In onore ai nostri retaggi antico-romani, in Italia conosciamo così bene il diritto che nel resto del mondo siamo oggi noti - in parte per solo mito, in parte, purtroppo, per merito - come uno dei popoli più abili nell'infrangerne le regole: la dimensione elefantiaca della nostra economia sommersa (pari al 31,1% del Pil, secondo la più recente stima di Bankitalia) è tra noi a ricordarcelo. Nonostante questo, in termini di evoluzione giuridica, nella mutazione da sandalo romano a Stivale italico abbiamo molto camminato e consumato parecchie metaforiche suole da riconoscere alcuni degli errori più marchiani che sembrano sfuggire ad alcuni dei nostri nordici e virtuosi vicini nel fazzoletto di terra che è l'Unione Europea.

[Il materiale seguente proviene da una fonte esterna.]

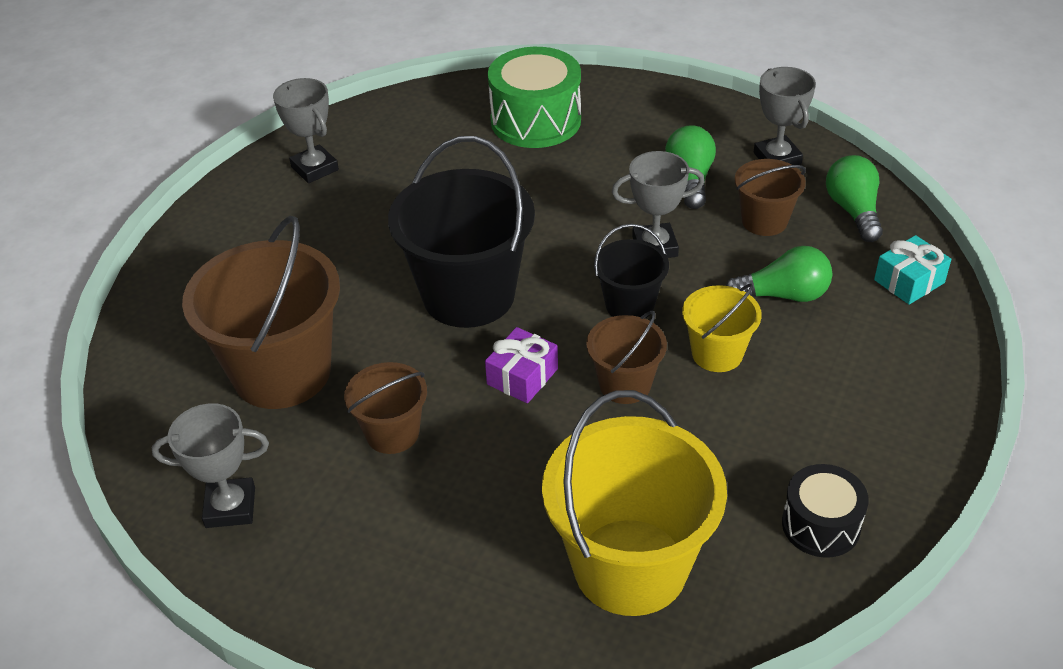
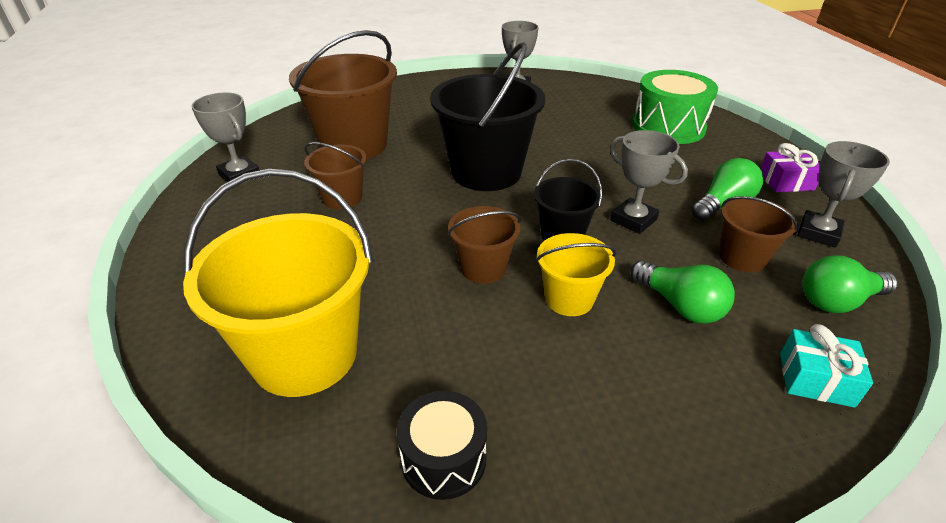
camera: 50 degrees right, 5 degrees down
purple gift [485,327,558,403] -> purple gift moved to [760,143,820,192]
green light bulb [826,155,883,242] -> green light bulb turned 150 degrees counterclockwise [802,255,898,313]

In merito all'ostinazione rigorista con cui avanzano i ribattezzati "falchi" della Germania (e relativa sfera di influenza), Barbara Spinelli già scrisse su La Repubblica che «cruciale è il culto del dogma, impacchettato con carta europeista in modo da imbarazzare i francesi. È quel che Walter Benjamin, in un frammento del 1921, chiama religione del capitalismo: quest'ultimo diventa "puro culto", che non redime ma colpevolizza soltanto. Non a caso, dice Benjamin, schuld ha in tedesco due significati: debito e colpa». Ancora una volta, l'articolazione linguistica è specchio naturale di quella culturale.

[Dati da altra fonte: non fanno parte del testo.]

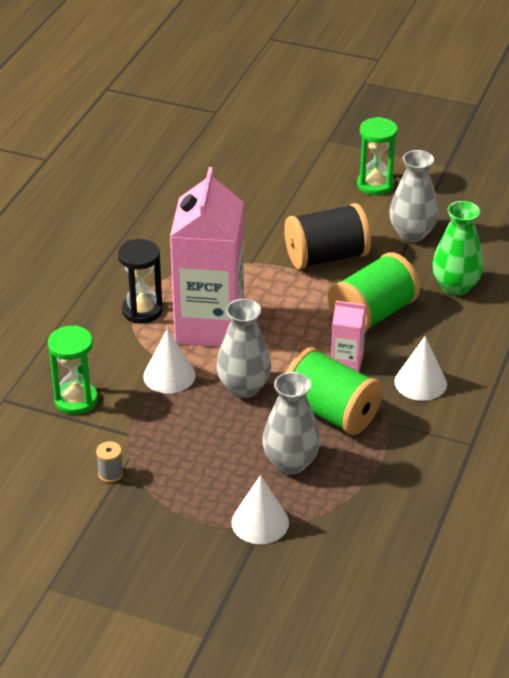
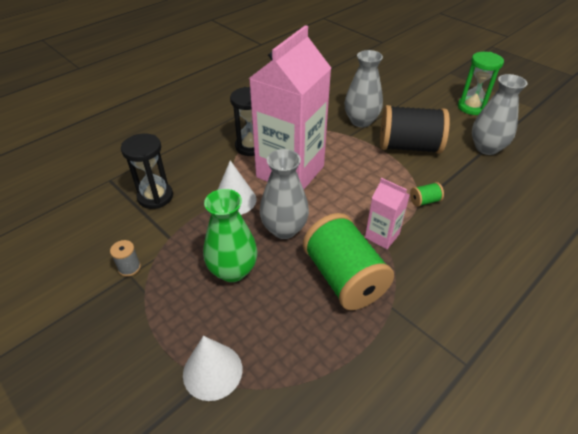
camera: 25 degrees right, 5 degrees up
green hourglass [48,325,98,415] -> black hourglass [121,133,173,209]
grey vase [263,372,320,474] -> grey vase moved to [344,50,383,127]
green spool [328,253,420,332] -> green spool [410,182,444,207], size x0.40
white cone [395,336,447,401] -> none
green vase [432,201,484,296] -> green vase moved to [203,189,257,282]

Sebbene la (vera e propria) schiavitù per debiti sia tristemente una pratica ancora ampiamente diffusa nel mondo, tramite le Leggi delle XII tavole - una delle prime declinazioni in forma scritta del diritto romano - nella Roma antica venne introdotto il nexum, quella forma di garanzia tra debitore e creditore rappresentata dalla vita del debitore stesso. Se il debito non fosse stato ripagato, il creditore aveva diritto ad incatenarlo e tramutarlo in schiavo. Particolare importante, circa tre secoli prima di Cristo a questa brutale pratica i romani avevano pressoché tolto fondamento giuridico. Questo non impedì certo il perpetuarsi della schiavitù nei secoli, ma per l'epoca fu già un importante passo avanti.
In un certo senso, dopo più di due millenni, nella civilissima Europa siamo ancora invischiati nello stesso problema. La cieca austerità e i dogmi della teologia neoliberista hanno sostituito le catene, mentre l'abito dell'avido creditore è passato di mano agli eterei mercati finanziari ed alla loro dittatura. «La verità è che la responsabilità del debito - scrivono Giorgio Ruffolo e Stefano Sylos Labini in una spalla de La Repubblica - deve essere ripartita in modo equivalente tra debitori e creditori poiché il debito non è stato imposto ai creditori; anzi, questi ultimi hanno spesso alimentato l'indebitamento per lucrare sui prestiti. Lo stesso John Maynard Keynes a Bretton Woods aveva proposto che ci fossero pari responsabilità tra debitori e creditori per contrastare gli squilibri finanziari con un impegno comune e con delle soluzioni solidali».
Ecco che «la riduzione degli squilibri non può essere affrontata oltre senza che ci sia un piano per lo sviluppo», un drastico ripensamento verso un modello economico che sta andando oltre ogni limite sostenibile, e proprio verso la sostenibilità deve essere reindirizzato. Una direzione che può essere impressa solo da una volontà democratica che riconquisti quegli spazi (ormai globali, fatti di persone con diritti da salvaguardare e flussi di materia ed energia da ridurre e dirigere) e tempi (che, dati gli attori, non possono che essere umanamente lenti) che ha perso nella sua corsa ad occhi chiusi verso la globalizzazione dei capitali, lasciando al palo quella dei diritti.